START RECORDED DATA

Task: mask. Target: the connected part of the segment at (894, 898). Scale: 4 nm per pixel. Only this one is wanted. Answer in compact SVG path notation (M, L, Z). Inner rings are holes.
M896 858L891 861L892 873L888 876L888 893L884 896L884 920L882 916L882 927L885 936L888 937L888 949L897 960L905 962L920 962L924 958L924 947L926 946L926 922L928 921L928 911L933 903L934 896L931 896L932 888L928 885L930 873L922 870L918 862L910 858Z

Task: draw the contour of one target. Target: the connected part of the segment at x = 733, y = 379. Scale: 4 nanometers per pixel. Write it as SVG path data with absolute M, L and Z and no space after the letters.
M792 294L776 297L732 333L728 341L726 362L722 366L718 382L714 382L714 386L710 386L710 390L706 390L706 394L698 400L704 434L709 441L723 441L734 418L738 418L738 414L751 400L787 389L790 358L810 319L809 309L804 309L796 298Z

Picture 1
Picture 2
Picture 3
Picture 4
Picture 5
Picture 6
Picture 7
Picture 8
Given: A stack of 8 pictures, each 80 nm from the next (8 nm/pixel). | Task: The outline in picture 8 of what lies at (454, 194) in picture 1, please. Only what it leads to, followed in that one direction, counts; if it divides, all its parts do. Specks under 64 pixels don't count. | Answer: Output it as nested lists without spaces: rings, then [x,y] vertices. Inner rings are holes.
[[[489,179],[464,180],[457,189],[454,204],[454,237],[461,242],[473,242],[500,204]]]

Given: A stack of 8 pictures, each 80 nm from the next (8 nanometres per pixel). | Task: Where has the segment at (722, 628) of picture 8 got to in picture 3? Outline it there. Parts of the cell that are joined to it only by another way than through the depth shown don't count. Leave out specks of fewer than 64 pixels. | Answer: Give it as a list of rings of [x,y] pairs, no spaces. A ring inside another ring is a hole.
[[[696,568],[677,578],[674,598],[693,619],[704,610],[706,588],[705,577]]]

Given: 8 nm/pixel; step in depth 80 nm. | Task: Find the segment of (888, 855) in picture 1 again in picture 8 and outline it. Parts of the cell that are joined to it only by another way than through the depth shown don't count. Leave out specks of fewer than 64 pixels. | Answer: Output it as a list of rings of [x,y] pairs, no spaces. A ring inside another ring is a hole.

END RECORDED DATA

**EXERCISE:**
The response should consist of the entries above, retyped exactly.

**ANSWER TO THIS EXERCISE:**
Task: mask. Target: the connected part of the segment at (894, 898). Scale: 4 nm per pixel. Only this one is wanted. Answer in compact SVG path notation (M, L, Z). Inner rings are holes.
M896 858L891 861L892 873L888 876L888 893L884 896L884 920L882 916L882 927L885 936L888 937L888 949L897 960L905 962L920 962L924 958L924 947L926 946L926 922L928 921L928 911L933 903L934 896L931 896L932 888L928 885L930 873L922 870L918 862L910 858Z

Task: draw the contour of one target. Target: the connected part of the segment at x = 733, y = 379. Scale: 4 nanometers per pixel. Write it as SVG path data with absolute M, L and Z and no space after the letters.
M792 294L776 297L732 333L728 341L726 362L722 366L718 382L714 382L714 386L710 386L710 390L706 390L706 394L698 400L704 434L709 441L723 441L734 418L738 418L738 414L751 400L787 389L790 358L810 319L809 309L804 309L796 298Z

Picture 1
Picture 2
Picture 3
Picture 4
Picture 5
Picture 6
Picture 7
Picture 8
Given: A stack of 8 pictures, each 80 nm from the next (8 nm/pixel). | Task: The outline in picture 8 of what lies at (454, 194) in picture 1, please. Only what it leads to, followed in that one direction, counts; if it divides, all its parts do. Specks under 64 pixels don't count. | Answer: Output it as nested lists without spaces: rings, then [x,y] vertices. Inner rings are holes.
[[[489,179],[464,180],[457,189],[454,204],[454,237],[461,242],[473,242],[500,204]]]

Given: A stack of 8 pictures, each 80 nm from the next (8 nanometres per pixel). | Task: Where has the segment at (722, 628) of picture 8 got to in picture 3? Outline it there. Parts of the cell that are joined to it only by another way than through the depth shown don't count. Leave out specks of fewer than 64 pixels. | Answer: Give it as a list of rings of [x,y] pairs, no spaces. A ring inside another ring is a hole.
[[[696,568],[677,578],[674,598],[693,619],[704,610],[706,588],[705,577]]]

Given: 8 nm/pixel; step in depth 80 nm. | Task: Find the segment of (888, 855) in picture 1 again in picture 8 and outline it. Parts of the cell that are joined to it only by another way than through the depth shown don't count. Leave out specks of fewer than 64 pixels. | Answer: Output it as a list of rings of [x,y] pairs, no spaces. A ring inside another ring is a hole.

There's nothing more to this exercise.